Enquanto eu me sei eu passo a língua na ferida de lepra, bebo do espelho que me mostra minha covardia de homem. Um escravo de direita encurvado pelas décadas incontáveis da alma e as menos de duas do corpo - experiências tão pequenas e censuradas pela conveniência. Suje meu corpo, eu não cessaria. Eu seria o doente e pálido. Eu seria infeliz. Eu beberia o veneno e conheceria as substâncias e nada mais seria arsênico ou ópio ou gratidão e carência. Eu seria um desgraçado que vaga por suas verdades que sempre seriam as mentiras para o mundo. Eu não mais seria a verdade do mundo como um pedaço de pão que sangra pregado a uma cruz de madeira. Eu rasgaria a verdade que consolo e arderia em deslealdade. Eu seria o futuro fruto do proibido, mistério de procriação inválida, maldita. Eu me deitaria com Maria Madalena. Eu mataria. Eu pediria por vingança. Eu gritaria minha inveja àqueles que venceram. Eu seria mais um doente, o excomungado Lázaro que disse não ao chamado e não reviveu. O açoitado mal queimado em altar que enfeita praça. Ouviria os gritos da multidão que não cessa em me promover o destino que me engoliria em chamas e me traria o êxtase de ser sem retroceder. Aquele ser concreto e com sentimentos concretos. Eu gritaria como um espírito diabólico aprisionado ao tronco de uma árvore. Eu seria a compaixão. Eu seria o inferno e o inferno seria eu. Eu admitiria. Eu admitiria. Como o homem é homem e serve a mulher, como a mulher é mulher e pertence ao homem.

[...]
E engoliria uma força que liberta do emaranhado contrário à vida. A carcaça seria mais do que drogas de segunda mão, já passadas do ponto de temperatura ideal.

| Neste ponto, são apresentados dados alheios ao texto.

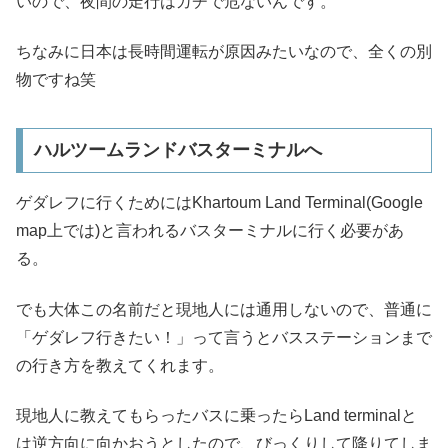
いので、夜間の走行はガチで危ないんです。
ちなみに日本は長時間運転が原因みたいなので、全くの別
物ですね笑
ハルツームランドバスターミナルへ
ゲダレフに行くためにはKhartoum Land Terminal(Google
map上では)と言われるバスターミナルに行く必要があ
る。
でも大体この名前だと現地人には通用しないので、普通に
「ゲダレフ行きたい！」って言うとバスステーションまで
の行き方を教えてくれます。
現地人に教えてもらったバスに乗ったらLand terminalと
は逆方向に向かおうとしたので、びっくりして降りてしま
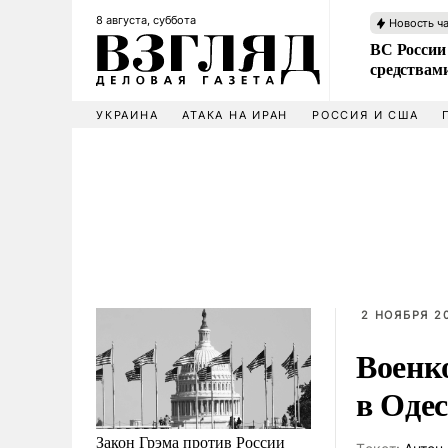
8 августа, суббота
Новость ч
ВС России 
средствам
УКРАИНА
АТАКА НА ИРАН
РОССИЯ И США
2 НОЯБРЯ 20
Военк
в Одес
Закон Грэма против России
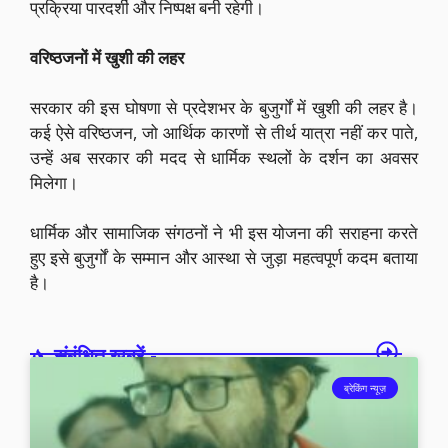
प्रक्रिया पारदर्शी और निष्पक्ष बनी रहेगी।
वरिष्ठजनों में खुशी की लहर
सरकार की इस घोषणा से प्रदेशभर के बुजुर्गों में खुशी की लहर है।
कई ऐसे वरिष्ठजन, जो आर्थिक कारणों से तीर्थ यात्रा नहीं कर पाते,
उन्हें अब सरकार की मदद से धार्मिक स्थलों के दर्शन का अवसर
मिलेगा।
धार्मिक और सामाजिक संगठनों ने भी इस योजना की सराहना करते
हुए इसे बुजुर्गों के सम्मान और आस्था से जुड़ा महत्वपूर्ण कदम बताया
है।
संबंधित खबरें -
ब्रेकिंग न्यूज़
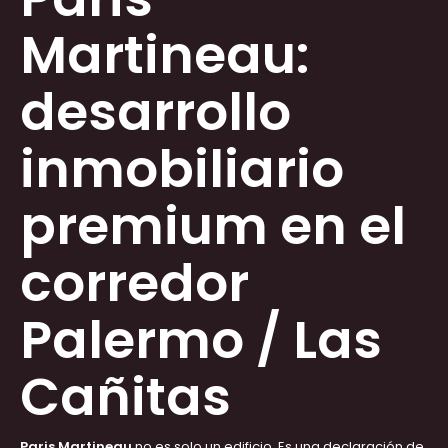
Martineau:
desarrollo
inmobiliario
premium en el
corredor
Palermo / Las
Cañitas
Paris Martineau
no es solo un edificio. Es una declaración de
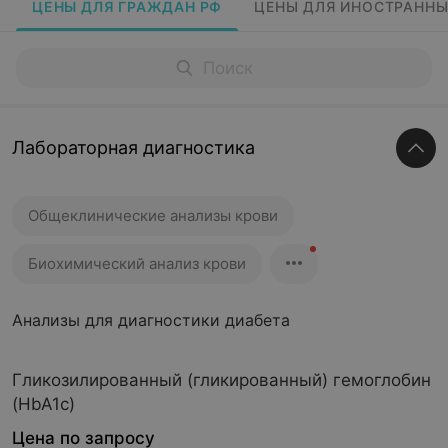
ЦЕНЫ ДЛЯ ГРАЖДАН РФ
ЦЕНЫ ДЛЯ ИНОСТРАННЫ
Лабораторная диагностика
Общеклинические анализы крови
Биохимический анализ крови
Анализы для диагностики диабета
Гликозилированный (гликированный) гемоглобин
(HbA1c)
Цена по запросу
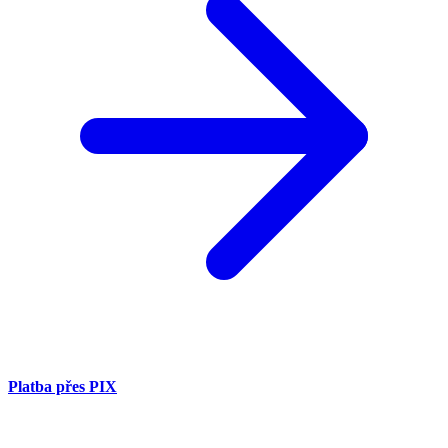
Platba přes PIX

Eu conheceria um ritmo, eu seria um tiro, eu teria amantes, eu beijaria o suor dos corpos, eu seria dentro de mim um conflito irreal.
Houvera o ritual da carne conhecendo face ligeira, rosto que aponta o maior impotência de vida em mim. Eu quero comer um animal vivo e não o calado. Eu quero matar outros homens, eu não queria estar a me matar... Gemer o grito degradado àquele rosto, o mais que me alcance grunhir. Esse êxtase atingiria o todo inconveniente em mim.

Rebenta o momento denso e escuro do calar da noite em que o homem pensa em procurar todos aqueles que magoou. Abandonou. Traiu. Metralhou. Sabe o quanto seria ignorado, atingindo a plenitude dócil de uma solidão escondida, incessante. Que se olha e se reconhece – inválido emocional, analgésico: idiota.